Spanish property market report 2003

This report gives an overview of price developments in the Spanish real estate market during the last few years.

The prices we use are the average Spanish property prices published by the Spanish government. These figures help one understand the direction and extent to which property prices have been changing in Spain over the last few years. When it comes to trying to estimate the value of a specific Spanish property they are less indicative.

Nevertheless for anyone buying or selling property in Spain it is helpful to know the overall momentum of the property market. Are you buying or selling at a time when prices are peaking or bottoming out? Are prices steady or changing fast? In this report we provide you with some basic facts about the Spanish property market to leave you better informed when you make your buy or sell decisions.

Spanish property price developments

1. Overview

The Spanish real estate market has experienced a long bull run with prices increasing every year over 11 years from 1993 to the end of 2003. In 2004 the trend has continued with average spanish real estate prices rising 9% in the first 6 months, equivalent to 17.42% over the last 12 months to the end of June 2004.

Some people selling property in Spain are prone to claim that Spanish real estate prices have only ever risen and therefore that Spanish property is the safest investment you can make. This is not true. Spanish real estate prices in nominal terms actually declined by 7.4% in 1992, and when looked at in real terms (after adjusting for inflatioin) Spanish real estate prices declined for 5 years between 1992 and 1996.

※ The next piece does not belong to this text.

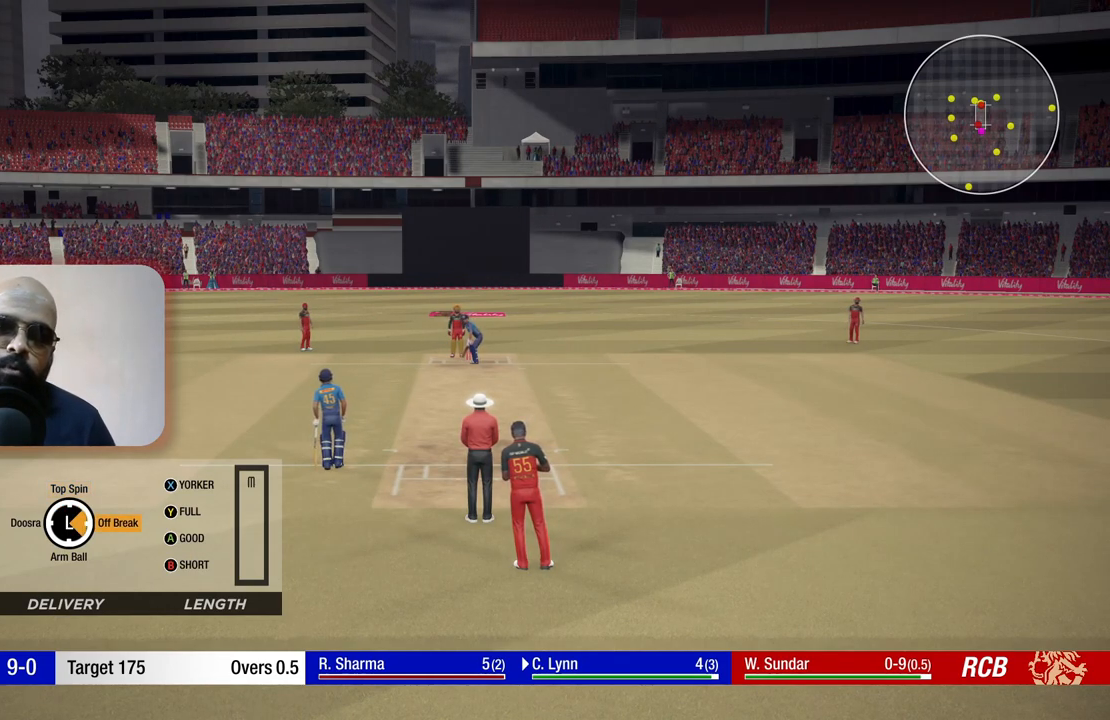
{"buttons": [], "left_stick": "right", "right_stick": "center", "events": []}
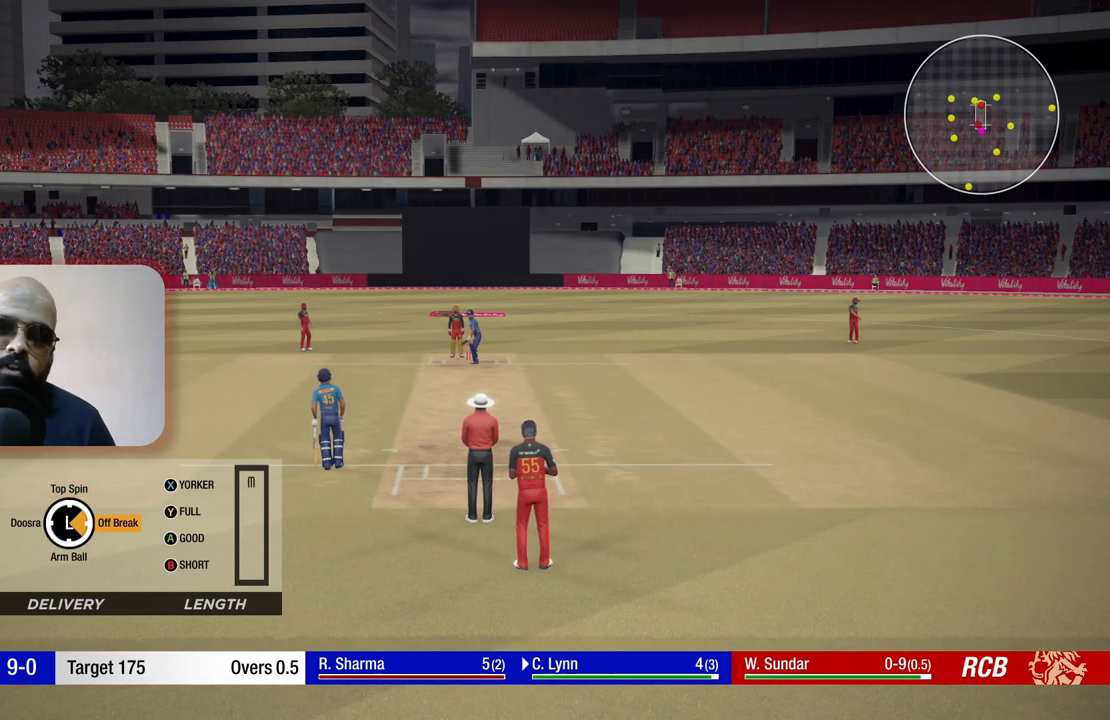
{"buttons": [], "left_stick": "right", "right_stick": "center", "events": []}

Over a 5-year period from the end of 1998 to the end of 2003 (base year 1998=100) average national Spanish real estate prices for all types of property have increased by 105% – that is to say they have more than doubled in 5 years. 1999 was the year the real lift-off began, with property prices increasing every year since then by double didgits in nominal terms and the rate of increase getting larger each year. Since 1987 average Spanish real estate prices have increase by 337%, more than tipling despite the falling prices of 1992. Even after adjusting for inflation Spanish property prices have increased by double didgits every year since 2000.

2. Average Spanish Property Prices By Region

The following chart shows changes in the average price of property in certain autonomous regions of Spain. Only regions that are an important destination for foreign buyers have been selected.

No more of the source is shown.